Eliana Johnson reports for National Review Online about the recent buzz surrounding Florida Sen. Marco Rubio.

Jeb Bush’s announcement in December launched both a fundraising juggernaut and an aggressive hiring spree, and Scott Walker’s speech in Iowa the following month lifted Walker to the top of national polls. But a little more than a month later, says the operative, “The Jeb boom is over and people are having second thoughts about Walker.”
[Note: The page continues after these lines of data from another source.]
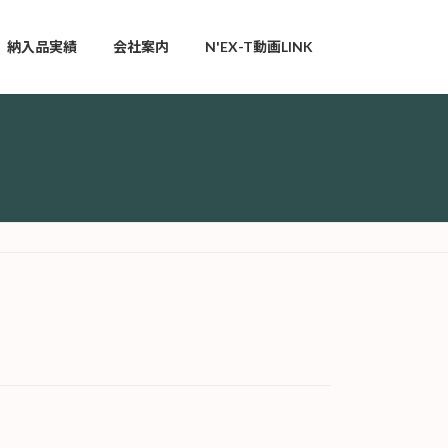
納入品実績
会社案内
N'EX-T動画LINK
！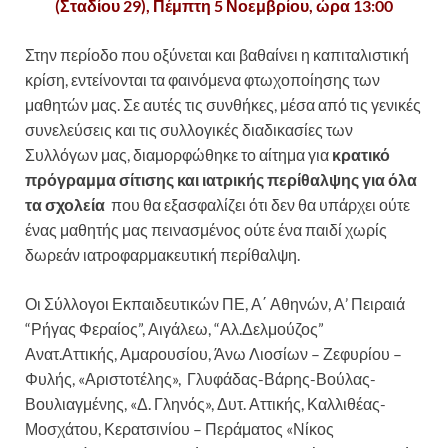
(Σταδίου 29), Πέμπτη 5 Νοεμβρίου, ώρα 13:00
Στην περίοδο που οξύνεται και βαθαίνει η καπιταλιστική
κρίση, εντείνονται τα φαινόμενα φτωχοποίησης των
μαθητών μας. Σε αυτές τις συνθήκες, μέσα από τις γενικές
συνελεύσεις και τις συλλογικές διαδικασίες των
Συλλόγων μας, διαμορφώθηκε το αίτημα για
κρατικό
πρόγραμμα σίτισης και ιατρικής περίθαλψης
για όλα
τα σχολεία
που θα εξασφαλίζει ότι δεν θα υπάρχει ούτε
ένας μαθητής μας πεινασμένος ούτε ένα παιδί χωρίς
δωρεάν ιατροφαρμακευτική περίθαλψη.
Οι Σύλλογοι Εκπαιδευτικών ΠΕ, Α΄ Αθηνών, Α’ Πειραιά
“Ρήγας Φεραίος”, Αιγάλεω, “Αλ.Δελμούζος”
Ανατ.Αττικής, Αμαρουσίου, Άνω Λιοσίων – Ζεφυρίου –
Φυλής, «Αριστοτέλης», Γλυφάδας-Βάρης-Βούλας-
Βουλιαγμένης, «Δ. Γληνός», Δυτ. Αττικής, Καλλιθέας-
Μοσχάτου, Κερατσινίου – Περάματος «Νίκος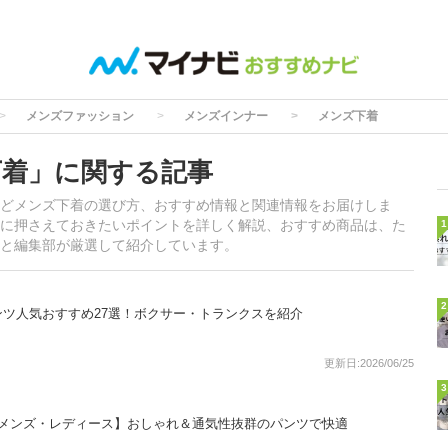
メンズファッション
メンズインナー
メンズ下着
下着」に関する記事
どメンズ下着の選び方、おすすめ情報と関連情報をお届けしま
に押さえておきたいポイントを詳しく解説、おすすめ商品は、た
1
と編集部が厳選して紹介しています。
2
ツ人気おすすめ27選！ボクサー・トランクスを紹介
更新日:2026/06/25
3
【メンズ・レディース】おしゃれ＆通気性抜群のパンツで快適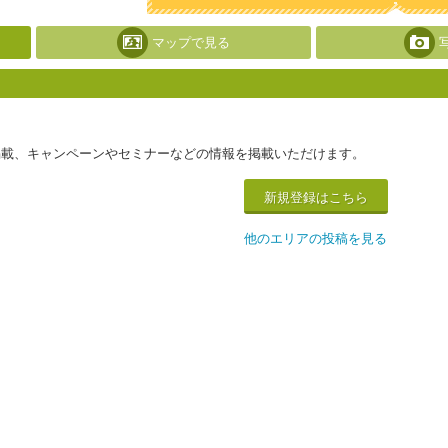
マップで見る
掲載、キャンペーンやセミナーなどの情報を掲載いただけます。
新規登録はこちら
他のエリアの投稿を見る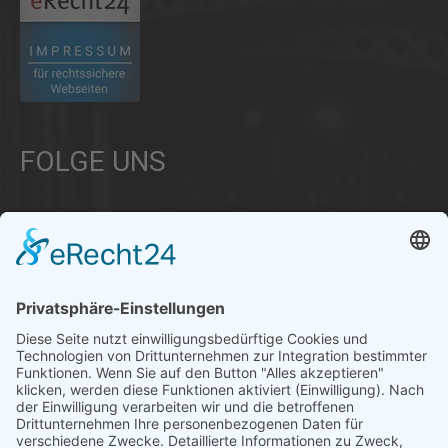
FOLGE UNS
Über uns
Informationen aus Politik – Wirtschaft – Kultur – Umwelt –
Gesellschaft - Polizei und Feuerwehr – für die Region Bayern
Als regionales Unternehmen sind wir für Sie der direkte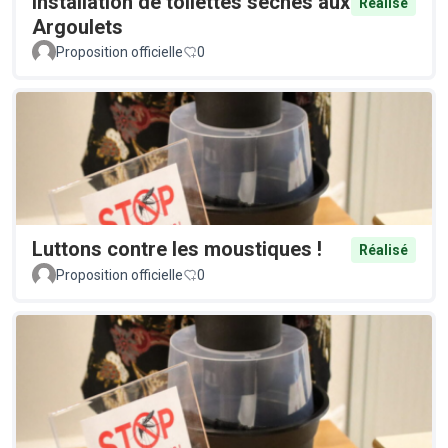
Installation de toilettes sèches aux
Réalisé
Argoulets
Proposition officielle
0
Luttons contre les moustiques !
Réalisé
Proposition officielle
0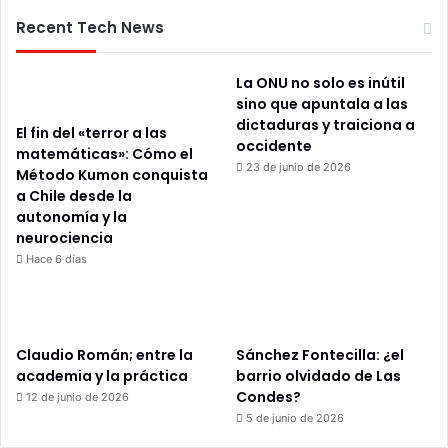
Recent Tech News
La ONU no solo es inútil
sino que apuntala a las
dictaduras y traiciona a
El fin del «terror a las
occidente
matemáticas»: Cómo el
23 de junio de 2026
Método Kumon conquista
a Chile desde la
autonomía y la
neurociencia
Hace 6 días
Claudio Román; entre la
Sánchez Fontecilla: ¿el
academia y la práctica
barrio olvidado de Las
Condes?
12 de junio de 2026
5 de junio de 2026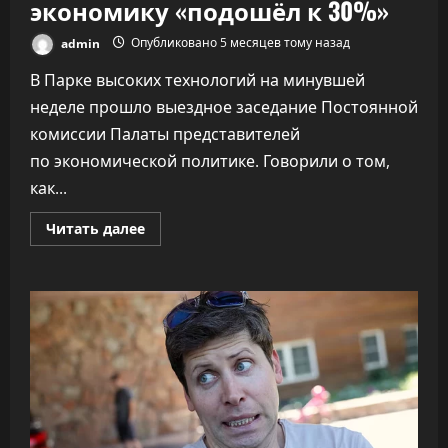
экономику «подошёл к 30%»
admin
Опубликовано 5 месяцев тому назад
В Парке высоких технологий на минувшей
неделе прошло выездное заседание Постоянной
комиссии Палаты представителей
по экономической политике. Говорили о том,
как...
Прочитать
Читать далее
больше
о
ПВТ
говорит,
что
вклад
компаний-
резидентов
в
экономику
«подошёл
к
30%»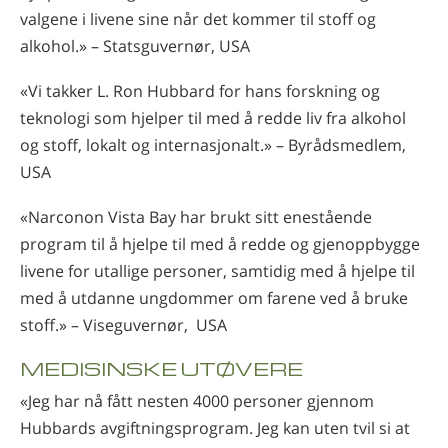
valgene i livene sine når det kommer til stoff og
alkohol.» – Statsguvernør, USA
«Vi takker L. Ron Hubbard for hans forskning og
teknologi som hjelper til med å redde liv fra alkohol
og stoff, lokalt og internasjonalt.» – Byrådsmedlem,
USA
«Narconon Vista Bay har brukt sitt enestående
program til å hjelpe til med å redde og gjenoppbygge
livene for utallige personer, samtidig med å hjelpe til
med å utdanne ungdommer om farene ved å bruke
stoff.» – Viseguvernør, USA
MEDISINSKE UTØVERE
«Jeg har nå fått nesten 4000 personer gjennom
Hubbards avgiftningsprogram. Jeg kan uten tvil si at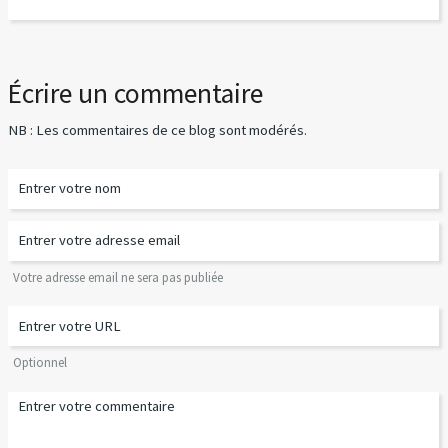
Écrire un commentaire
NB : Les commentaires de ce blog sont modérés.
Votre adresse email ne sera pas publiée
Optionnel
The beneficiary in terms of buzz is Marco Rubio, who now has many of the party’s top donors looking at him in a way they weren’t even a month ago. Though Rubio hasn’t made as much noise as his competitors as the 2016 campaign has gotten underway in earnest, his knowledgeable presentations and obvious political talent are nonetheless turning heads or, at least, enough of them. Rubio hasn’t made a big splash, neither building a “shock and awe” campaign like Bush nor delivering a marquee speech like Walker (who afterward seemed almost to be caught off guard by his rapid ascent). Instead, Rubio appears to be gambling on the idea that, in what is sure to be a long primary with a crowded field, a slow-and-steady approach will prevail.

The buzz about Rubio comes on the heels of a successful but nonetheless low-profile book tour that took him through the early-primary states of Iowa, South Carolina, Nevada, and New Hampshire, and as the frenetic motion around Bush and Walker has begun to subside.